S’efforcer de regarder les mendiants dans les yeux


 

Avant, j’avoue, je n’osais pas regarder dans les yeux les mendiants que je croisais dans la rue ou qui venaient vers moi dans le métro pour me réclamer une pièce ou un ticket resto. Plus pour ne pas me rendre voyeur de leur piteuse situation et pour ne pas leur donner le faux espoir que j’allais leur fournir ce qu’ils espéraient (alors que je n’avais soi-disant « rien à leur donner ») que par véritable peur qu’ils m’agressent. Mais je me rends compte avec le temps et l’honnêteté que j’avais bien tort de leur offrir mon attitude fuyante, et que mes « bonnes » excuses étaient bien bêtes. Car non seulement ils n’attendent pas ce bien matériel qu’ils réclament mais qu’en réalité ils n’attendent quasiment que ce regard, au bout du compte. L’argent n’est pour eux qu’un prétexte pour recevoir de l’Amour, pour mendier notre attention, pour être simplement considérés comme des personnes.
 

Hier soir, je revenais avec un jeune ami prêtre de la messe de 22h au Sacré-Cœur à Montmartre. Et dans la ligne 5 du métro, nous avons eu droit au passage d’au moins quatre SDF différents qui ont sollicité notre attention et notre générosité, parfois en récitant par cœur leur demande préparée à l’avance. Nous aurions pu, mon ami et moi, nous réfugier dans notre échange à deux, en prétextant la poursuite et la cohérence de nos propos. Mais ça aurait été du cinéma de bourgeois. Au passage des démarcheurs, nous nous sommes arrêtés de parler. Par décence pour les personnes qui défilaient devant nous.

* EXTRAIT DE DONNÉES:
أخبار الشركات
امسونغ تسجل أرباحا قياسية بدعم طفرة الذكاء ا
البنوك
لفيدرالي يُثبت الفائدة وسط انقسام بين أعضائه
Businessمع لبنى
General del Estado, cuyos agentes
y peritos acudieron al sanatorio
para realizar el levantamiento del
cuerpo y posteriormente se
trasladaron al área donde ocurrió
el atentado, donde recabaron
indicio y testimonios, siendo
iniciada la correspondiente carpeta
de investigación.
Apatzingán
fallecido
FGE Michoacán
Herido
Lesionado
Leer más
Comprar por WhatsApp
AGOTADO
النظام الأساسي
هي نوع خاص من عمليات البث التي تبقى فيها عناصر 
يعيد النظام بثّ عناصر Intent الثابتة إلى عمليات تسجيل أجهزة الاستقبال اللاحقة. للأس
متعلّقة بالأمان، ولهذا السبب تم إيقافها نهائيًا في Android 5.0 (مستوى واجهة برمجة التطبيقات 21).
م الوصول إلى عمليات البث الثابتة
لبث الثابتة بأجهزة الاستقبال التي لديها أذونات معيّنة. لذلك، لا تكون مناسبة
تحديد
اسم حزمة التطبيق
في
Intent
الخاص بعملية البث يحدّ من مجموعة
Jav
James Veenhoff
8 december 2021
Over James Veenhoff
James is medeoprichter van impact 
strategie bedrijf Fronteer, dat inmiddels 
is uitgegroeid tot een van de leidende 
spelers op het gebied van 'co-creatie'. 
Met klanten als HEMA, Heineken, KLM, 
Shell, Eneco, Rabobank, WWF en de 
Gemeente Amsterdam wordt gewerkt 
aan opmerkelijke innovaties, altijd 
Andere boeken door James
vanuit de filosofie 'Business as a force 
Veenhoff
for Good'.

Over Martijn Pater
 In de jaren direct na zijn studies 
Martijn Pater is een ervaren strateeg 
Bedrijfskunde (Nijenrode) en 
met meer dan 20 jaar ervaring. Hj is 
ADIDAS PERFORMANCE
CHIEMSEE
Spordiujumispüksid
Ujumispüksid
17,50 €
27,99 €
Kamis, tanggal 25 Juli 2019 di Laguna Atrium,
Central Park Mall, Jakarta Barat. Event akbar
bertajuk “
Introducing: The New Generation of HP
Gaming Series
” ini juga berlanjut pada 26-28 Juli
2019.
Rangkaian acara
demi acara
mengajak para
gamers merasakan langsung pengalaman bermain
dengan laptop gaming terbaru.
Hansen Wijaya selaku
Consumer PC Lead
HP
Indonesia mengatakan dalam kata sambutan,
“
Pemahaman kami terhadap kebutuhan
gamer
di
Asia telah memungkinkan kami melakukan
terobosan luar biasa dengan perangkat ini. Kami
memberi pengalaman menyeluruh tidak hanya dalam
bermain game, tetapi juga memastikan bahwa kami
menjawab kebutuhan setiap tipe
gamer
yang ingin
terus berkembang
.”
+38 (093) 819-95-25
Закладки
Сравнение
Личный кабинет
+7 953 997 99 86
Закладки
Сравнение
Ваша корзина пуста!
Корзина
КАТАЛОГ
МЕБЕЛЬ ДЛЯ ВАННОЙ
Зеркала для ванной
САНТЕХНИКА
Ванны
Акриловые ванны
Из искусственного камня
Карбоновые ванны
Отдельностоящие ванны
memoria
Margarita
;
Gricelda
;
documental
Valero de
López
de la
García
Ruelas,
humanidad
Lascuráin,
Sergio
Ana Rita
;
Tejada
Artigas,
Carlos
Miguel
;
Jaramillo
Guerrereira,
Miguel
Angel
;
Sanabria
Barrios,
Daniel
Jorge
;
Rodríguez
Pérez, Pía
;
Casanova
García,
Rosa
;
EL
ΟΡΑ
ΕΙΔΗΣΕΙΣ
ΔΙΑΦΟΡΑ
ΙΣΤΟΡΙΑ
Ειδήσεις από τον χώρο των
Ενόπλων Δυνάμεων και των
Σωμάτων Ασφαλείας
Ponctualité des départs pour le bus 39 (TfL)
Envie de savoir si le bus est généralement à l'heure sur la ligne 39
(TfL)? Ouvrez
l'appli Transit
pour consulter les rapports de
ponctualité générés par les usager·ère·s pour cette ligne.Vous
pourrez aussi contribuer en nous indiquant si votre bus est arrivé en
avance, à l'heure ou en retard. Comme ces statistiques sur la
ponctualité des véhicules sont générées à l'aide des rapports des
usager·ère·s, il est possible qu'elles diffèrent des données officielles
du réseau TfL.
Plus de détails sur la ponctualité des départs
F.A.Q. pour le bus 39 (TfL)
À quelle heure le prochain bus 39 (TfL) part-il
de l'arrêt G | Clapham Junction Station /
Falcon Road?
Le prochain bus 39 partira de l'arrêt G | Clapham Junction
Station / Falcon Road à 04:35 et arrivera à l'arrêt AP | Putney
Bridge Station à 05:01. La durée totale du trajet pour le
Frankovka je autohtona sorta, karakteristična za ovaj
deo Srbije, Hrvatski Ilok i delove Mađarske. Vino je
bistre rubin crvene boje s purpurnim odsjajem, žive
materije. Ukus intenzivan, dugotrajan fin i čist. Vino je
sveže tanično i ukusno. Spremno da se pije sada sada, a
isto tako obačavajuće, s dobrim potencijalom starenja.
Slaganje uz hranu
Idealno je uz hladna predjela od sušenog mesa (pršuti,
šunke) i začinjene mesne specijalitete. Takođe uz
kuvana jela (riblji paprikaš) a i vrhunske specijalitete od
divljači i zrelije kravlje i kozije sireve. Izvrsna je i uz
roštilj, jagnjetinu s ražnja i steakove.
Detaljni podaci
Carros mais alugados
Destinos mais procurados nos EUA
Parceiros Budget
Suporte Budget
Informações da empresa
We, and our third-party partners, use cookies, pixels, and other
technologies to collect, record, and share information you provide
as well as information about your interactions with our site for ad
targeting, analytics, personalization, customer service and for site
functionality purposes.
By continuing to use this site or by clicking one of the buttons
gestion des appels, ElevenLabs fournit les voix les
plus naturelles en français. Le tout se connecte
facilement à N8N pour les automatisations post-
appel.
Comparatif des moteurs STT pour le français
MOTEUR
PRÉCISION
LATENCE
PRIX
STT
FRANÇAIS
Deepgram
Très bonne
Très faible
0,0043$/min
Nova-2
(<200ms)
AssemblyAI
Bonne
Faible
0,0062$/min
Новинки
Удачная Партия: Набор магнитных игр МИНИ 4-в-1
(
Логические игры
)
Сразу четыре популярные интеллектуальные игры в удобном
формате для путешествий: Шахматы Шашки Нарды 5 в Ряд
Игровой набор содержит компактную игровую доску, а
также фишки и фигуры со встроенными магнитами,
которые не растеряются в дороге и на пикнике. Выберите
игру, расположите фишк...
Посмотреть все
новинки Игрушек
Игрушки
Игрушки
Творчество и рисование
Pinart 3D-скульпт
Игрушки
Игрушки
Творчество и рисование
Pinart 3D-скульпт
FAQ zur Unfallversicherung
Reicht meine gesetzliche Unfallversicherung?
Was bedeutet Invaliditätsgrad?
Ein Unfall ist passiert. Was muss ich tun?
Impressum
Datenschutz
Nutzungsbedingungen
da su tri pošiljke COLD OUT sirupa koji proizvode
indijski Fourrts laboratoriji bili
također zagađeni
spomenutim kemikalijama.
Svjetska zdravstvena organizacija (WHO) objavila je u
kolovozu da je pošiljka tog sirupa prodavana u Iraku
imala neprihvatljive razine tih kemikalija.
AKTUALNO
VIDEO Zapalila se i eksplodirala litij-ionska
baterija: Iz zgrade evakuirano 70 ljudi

* ACTIVITÉ: Reproduisez à l'identique l'intégralité du texte sur le regard porté aux mendiants. Ces données proviennent d'une source distincte.

* RÉPONSE CI-DESSOUS:
S’efforcer de regarder les mendiants dans les yeux


 

Avant, j’avoue, je n’osais pas regarder dans les yeux les mendiants que je croisais dans la rue ou qui venaient vers moi dans le métro pour me réclamer une pièce ou un ticket resto. Plus pour ne pas me rendre voyeur de leur piteuse situation et pour ne pas leur donner le faux espoir que j’allais leur fournir ce qu’ils espéraient (alors que je n’avais soi-disant « rien à leur donner ») que par véritable peur qu’ils m’agressent. Mais je me rends compte avec le temps et l’honnêteté que j’avais bien tort de leur offrir mon attitude fuyante, et que mes « bonnes » excuses étaient bien bêtes. Car non seulement ils n’attendent pas ce bien matériel qu’ils réclament mais qu’en réalité ils n’attendent quasiment que ce regard, au bout du compte. L’argent n’est pour eux qu’un prétexte pour recevoir de l’Amour, pour mendier notre attention, pour être simplement considérés comme des personnes.
 

Hier soir, je revenais avec un jeune ami prêtre de la messe de 22h au Sacré-Cœur à Montmartre. Et dans la ligne 5 du métro, nous avons eu droit au passage d’au moins quatre SDF différents qui ont sollicité notre attention et notre générosité, parfois en récitant par cœur leur demande préparée à l’avance. Nous aurions pu, mon ami et moi, nous réfugier dans notre échange à deux, en prétextant la poursuite et la cohérence de nos propos. Mais ça aurait été du cinéma de bourgeois. Au passage des démarcheurs, nous nous sommes arrêtés de parler. Par décence pour les personnes qui défilaient devant nous.